The high-profile bankruptcy filing sent shock waves through the Heartland. Some analysts view it as a wake-up call for the farmer-owned cooperative. To others, it's merely emblematic of the changing face of the industry.
The first cooperatives reflected the makeup of their member-owners in the surrounding community. Today they tend toward either small niche' operations or large conglomerates where the home office could be several counties away.
Gary Alberts is a consultant with the Iowa Institute for Cooperatives.
Gary Alberts, Iowa Institute for Coopertives:"For the most part I think it's been a good move, we needed more volume through facility, we had facilities in Iowa that were somewhat depreciated out and not of much value, rail lines for grain movement depending on where those rail lines were, some of those rail lines have disappeared in Iowa. That made moving grain to the nearest rail, that promoted some acquisitions or mergers. I think it's all in response to everything getting larger, farmers getting larger, equipment getting larger, the competition getting larger. "

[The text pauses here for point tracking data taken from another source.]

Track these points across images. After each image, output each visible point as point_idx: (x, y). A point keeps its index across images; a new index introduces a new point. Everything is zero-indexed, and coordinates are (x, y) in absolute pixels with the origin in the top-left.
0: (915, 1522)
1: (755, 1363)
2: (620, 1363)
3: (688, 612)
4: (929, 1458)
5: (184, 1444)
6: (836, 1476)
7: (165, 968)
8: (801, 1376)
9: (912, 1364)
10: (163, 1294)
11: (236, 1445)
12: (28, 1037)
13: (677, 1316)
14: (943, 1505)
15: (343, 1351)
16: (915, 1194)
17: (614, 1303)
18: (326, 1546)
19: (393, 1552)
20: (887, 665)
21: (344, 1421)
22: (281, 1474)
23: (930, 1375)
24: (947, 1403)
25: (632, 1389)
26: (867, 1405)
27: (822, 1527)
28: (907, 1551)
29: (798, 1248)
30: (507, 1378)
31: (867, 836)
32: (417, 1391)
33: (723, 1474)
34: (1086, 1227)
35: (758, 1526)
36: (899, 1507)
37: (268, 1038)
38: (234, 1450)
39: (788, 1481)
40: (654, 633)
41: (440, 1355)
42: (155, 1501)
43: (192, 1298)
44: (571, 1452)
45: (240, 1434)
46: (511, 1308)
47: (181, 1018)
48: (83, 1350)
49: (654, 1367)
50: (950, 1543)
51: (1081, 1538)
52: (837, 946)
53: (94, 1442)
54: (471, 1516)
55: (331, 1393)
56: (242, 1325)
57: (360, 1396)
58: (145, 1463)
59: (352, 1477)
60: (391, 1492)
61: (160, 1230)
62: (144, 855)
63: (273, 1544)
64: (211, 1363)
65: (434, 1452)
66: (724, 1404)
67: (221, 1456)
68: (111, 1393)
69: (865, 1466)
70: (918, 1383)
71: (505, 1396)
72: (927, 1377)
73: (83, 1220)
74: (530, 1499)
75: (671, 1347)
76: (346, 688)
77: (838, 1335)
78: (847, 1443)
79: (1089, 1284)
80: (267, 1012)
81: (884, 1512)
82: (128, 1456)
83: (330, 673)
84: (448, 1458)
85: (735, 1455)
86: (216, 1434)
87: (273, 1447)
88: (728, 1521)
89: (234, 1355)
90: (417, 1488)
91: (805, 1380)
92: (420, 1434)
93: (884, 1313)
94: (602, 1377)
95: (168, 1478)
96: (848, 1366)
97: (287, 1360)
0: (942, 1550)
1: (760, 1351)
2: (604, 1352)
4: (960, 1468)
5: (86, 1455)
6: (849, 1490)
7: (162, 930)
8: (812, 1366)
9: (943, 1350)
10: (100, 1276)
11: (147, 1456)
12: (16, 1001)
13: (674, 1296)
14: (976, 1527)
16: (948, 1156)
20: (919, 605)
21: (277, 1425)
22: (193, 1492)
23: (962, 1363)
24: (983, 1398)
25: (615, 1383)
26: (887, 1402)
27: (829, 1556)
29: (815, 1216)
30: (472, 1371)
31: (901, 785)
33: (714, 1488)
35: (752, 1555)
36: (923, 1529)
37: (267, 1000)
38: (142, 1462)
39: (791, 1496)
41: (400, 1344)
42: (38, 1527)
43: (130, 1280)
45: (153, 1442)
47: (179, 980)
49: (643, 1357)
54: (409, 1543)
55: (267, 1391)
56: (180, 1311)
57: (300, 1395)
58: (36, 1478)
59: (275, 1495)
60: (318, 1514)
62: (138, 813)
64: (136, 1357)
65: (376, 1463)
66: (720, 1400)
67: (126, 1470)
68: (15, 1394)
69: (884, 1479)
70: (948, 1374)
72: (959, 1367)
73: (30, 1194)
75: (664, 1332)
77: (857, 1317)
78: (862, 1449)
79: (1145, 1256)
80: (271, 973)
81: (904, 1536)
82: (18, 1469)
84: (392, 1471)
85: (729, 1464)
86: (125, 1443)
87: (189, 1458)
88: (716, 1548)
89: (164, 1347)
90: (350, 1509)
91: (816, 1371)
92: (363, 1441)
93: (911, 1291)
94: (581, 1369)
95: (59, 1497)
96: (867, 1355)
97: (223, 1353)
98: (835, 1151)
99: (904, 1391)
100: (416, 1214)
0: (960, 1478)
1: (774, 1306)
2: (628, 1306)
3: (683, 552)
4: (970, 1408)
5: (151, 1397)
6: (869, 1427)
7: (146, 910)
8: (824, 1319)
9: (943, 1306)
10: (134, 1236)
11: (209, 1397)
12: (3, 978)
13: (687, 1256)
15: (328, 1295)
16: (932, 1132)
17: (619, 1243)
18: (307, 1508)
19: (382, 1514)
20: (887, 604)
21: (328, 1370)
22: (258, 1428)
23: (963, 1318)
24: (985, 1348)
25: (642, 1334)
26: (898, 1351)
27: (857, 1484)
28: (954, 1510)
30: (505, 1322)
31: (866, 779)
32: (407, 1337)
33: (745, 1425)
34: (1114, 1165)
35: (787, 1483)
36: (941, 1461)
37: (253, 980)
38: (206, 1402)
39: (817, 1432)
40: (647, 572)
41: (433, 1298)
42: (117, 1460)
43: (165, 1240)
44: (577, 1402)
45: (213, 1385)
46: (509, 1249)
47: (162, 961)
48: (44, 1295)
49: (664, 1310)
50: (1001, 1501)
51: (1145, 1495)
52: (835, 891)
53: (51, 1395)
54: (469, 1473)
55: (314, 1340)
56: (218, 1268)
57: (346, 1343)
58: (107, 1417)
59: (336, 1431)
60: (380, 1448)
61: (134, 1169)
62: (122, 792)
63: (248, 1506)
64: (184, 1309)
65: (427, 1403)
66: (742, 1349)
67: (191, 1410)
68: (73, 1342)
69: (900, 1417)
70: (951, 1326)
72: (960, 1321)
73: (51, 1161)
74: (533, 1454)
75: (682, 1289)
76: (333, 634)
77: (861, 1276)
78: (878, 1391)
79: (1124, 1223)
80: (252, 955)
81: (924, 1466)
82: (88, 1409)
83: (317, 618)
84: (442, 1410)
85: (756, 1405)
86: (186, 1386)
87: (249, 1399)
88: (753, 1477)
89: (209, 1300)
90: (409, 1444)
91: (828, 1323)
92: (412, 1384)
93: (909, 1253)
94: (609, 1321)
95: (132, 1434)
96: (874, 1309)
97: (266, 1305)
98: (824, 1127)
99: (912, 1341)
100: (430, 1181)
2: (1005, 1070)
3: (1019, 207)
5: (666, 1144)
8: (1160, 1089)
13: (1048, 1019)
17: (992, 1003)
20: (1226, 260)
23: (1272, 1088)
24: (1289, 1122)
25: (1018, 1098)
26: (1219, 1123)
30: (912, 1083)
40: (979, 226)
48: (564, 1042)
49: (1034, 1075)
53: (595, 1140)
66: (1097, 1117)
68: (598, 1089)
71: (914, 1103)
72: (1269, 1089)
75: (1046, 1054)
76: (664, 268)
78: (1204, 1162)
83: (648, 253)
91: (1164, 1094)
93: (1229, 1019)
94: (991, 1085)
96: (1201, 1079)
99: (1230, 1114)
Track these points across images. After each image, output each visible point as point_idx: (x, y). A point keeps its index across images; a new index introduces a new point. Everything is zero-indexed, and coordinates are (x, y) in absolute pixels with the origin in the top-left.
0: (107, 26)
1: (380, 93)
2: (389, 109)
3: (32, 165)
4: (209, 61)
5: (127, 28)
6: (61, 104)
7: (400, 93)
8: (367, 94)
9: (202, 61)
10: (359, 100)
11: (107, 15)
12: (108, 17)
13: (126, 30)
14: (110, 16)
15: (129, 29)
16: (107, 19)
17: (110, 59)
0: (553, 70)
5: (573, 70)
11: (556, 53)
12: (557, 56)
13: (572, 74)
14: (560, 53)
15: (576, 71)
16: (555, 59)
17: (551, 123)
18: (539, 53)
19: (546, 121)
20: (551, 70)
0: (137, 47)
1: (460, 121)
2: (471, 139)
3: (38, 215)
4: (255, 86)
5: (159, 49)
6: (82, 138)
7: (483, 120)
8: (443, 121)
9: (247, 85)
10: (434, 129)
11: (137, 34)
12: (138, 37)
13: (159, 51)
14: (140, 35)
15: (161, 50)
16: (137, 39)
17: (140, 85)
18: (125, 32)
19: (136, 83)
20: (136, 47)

One advantage cooperatives have over other conventional corporate entities is the ability to be more flexible in taking advantage of new business opportunities. This ability does have its downside, as in the case of Farmland, where investors want more cash from the co-op than is available for distribution. Even with the possibility that debt loads could overextend the business temporarily, experts believe the value of cooperatives has not diminished.
Roger Ginder is an economics professor at Iowa State University.
Roger Ginder, Iowa State University:"Well, yeah, I think it's still very much in the choice set of farmers and it does offer some advantages in some situations certainly. If we look at Iowa farmers I think by and large they're very cooperative minded and have used cooperatives to very large extent."